■ TEXT SHOWN ■
Subdiffusive-Brownian crossover in membrane proteins: a Generalized Langevin Equation-based approach

TL;DR

This paper introduces a GLE-based model to describe membrane protein diffusion, capturing transitions from ballistic to subdiffusive to Brownian regimes, validated against molecular dynamics simulations.

Contribution

It presents a novel GLE framework with a Mittag-Leffler memory kernel to model different diffusion regimes and their crossover in membrane proteins.

Findings

The model accurately reproduces the MSD of membrane proteins.

It identifies transition times between diffusion regimes.

The approach aligns well with MD simulation data.

Abstract

In this paper, we propose a Generalized Langevin Equation (GLE)-based model to describe the lateral diffusion of a protein in a lipid bilayer. The memory kernel is represented in terms of a viscous (instantaneous) and an elastic (non instantaneous) component modeled respectively through a Dirac delta function and a three-parameter Mittag-Leffler type function. By imposing a specific relationship between the parameters of the three-parameters Mittag-Leffler function, the different dynamical regimes, namely ballistic, subdiffusive and Brownian, as well as the crossover from one regime to another, are retrieved. Within this approach, the transition time from the ballistic to the subdiffusive regime and the distribution of relaxation times underlying the transition from the subdiffusive to the Brownian regime are given. The reliability of the model is tested by comparing the Mean Squared Displacement (MSD) derived in the framework of this model and the MSD of a protein diffusing in a membrane calculated through molecular dynamics (MD) simulations.

■ ENTRIES PROVIDED ■

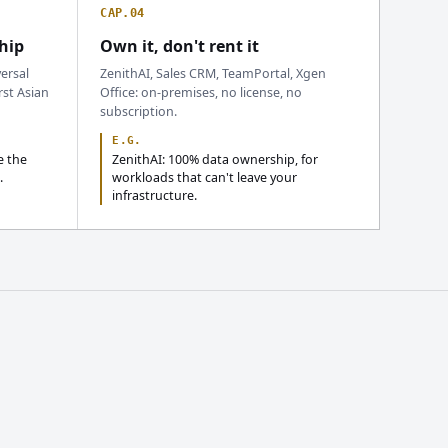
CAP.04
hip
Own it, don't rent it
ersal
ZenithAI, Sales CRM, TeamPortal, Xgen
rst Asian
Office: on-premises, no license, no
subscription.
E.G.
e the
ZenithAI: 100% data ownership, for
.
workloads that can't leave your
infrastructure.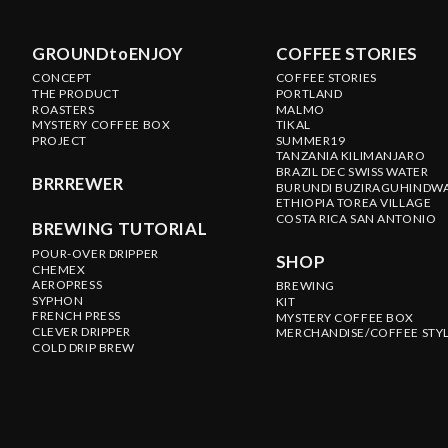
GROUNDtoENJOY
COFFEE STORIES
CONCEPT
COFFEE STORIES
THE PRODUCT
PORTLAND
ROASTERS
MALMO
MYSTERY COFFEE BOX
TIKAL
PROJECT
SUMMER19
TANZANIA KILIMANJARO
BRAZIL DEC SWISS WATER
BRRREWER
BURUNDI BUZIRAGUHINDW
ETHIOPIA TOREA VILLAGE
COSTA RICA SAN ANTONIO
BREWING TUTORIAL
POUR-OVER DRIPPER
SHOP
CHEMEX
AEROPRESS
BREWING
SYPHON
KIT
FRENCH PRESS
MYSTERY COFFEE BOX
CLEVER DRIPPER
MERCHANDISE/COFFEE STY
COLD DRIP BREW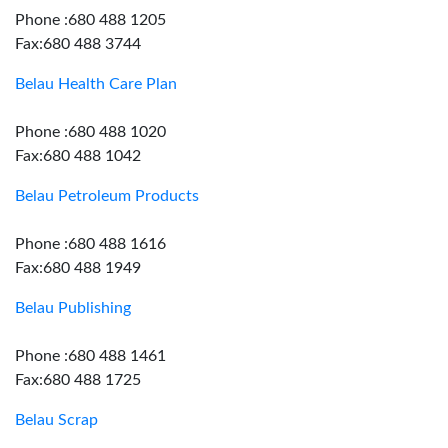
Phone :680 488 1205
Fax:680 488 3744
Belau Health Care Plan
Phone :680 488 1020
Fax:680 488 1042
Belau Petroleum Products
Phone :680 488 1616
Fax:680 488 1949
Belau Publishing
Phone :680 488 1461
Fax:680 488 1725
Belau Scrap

...

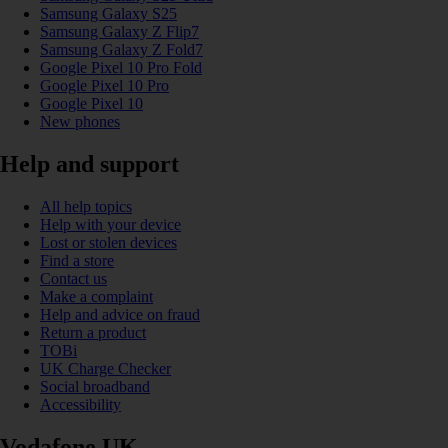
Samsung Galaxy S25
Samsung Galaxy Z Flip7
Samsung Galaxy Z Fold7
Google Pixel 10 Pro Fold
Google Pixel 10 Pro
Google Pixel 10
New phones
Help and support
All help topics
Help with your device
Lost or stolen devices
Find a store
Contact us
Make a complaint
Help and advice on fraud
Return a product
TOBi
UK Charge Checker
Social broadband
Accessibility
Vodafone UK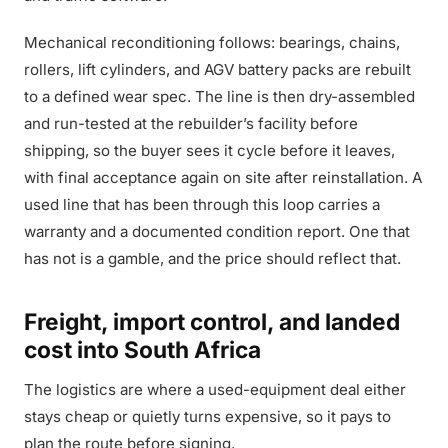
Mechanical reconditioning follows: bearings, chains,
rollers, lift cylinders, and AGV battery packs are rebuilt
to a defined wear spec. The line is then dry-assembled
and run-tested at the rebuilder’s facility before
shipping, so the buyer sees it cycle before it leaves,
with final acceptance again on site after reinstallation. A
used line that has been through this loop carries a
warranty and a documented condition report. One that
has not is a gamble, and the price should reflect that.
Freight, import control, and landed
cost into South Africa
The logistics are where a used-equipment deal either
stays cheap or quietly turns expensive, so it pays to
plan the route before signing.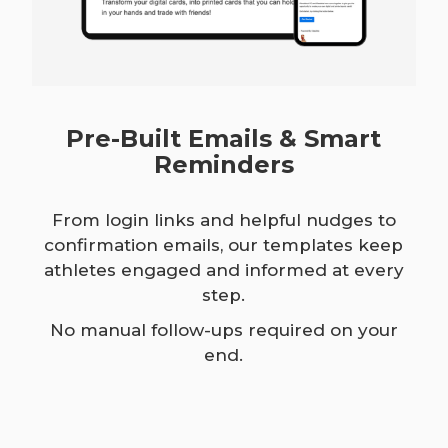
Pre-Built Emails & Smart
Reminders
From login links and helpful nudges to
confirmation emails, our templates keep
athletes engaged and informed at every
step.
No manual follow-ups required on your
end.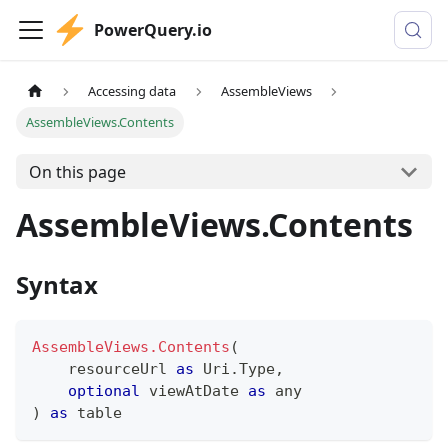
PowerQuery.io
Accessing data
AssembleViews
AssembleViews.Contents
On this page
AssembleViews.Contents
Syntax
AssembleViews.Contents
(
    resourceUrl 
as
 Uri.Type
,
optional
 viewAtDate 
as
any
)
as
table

■ PROBLEM TO SOLVE ■
Reproduce the passage of the membrane protein diffusion page starting with "This paper introduces" and going on through "molecular dynamics simulations.". The entries aren't needed for this work.

■ ANSWER TO THE EXERCISE ■
This paper introduces a GLE-based model to describe membrane protein diffusion, capturing transitions from ballistic to subdiffusive to Brownian regimes, validated against molecular dynamics simulations.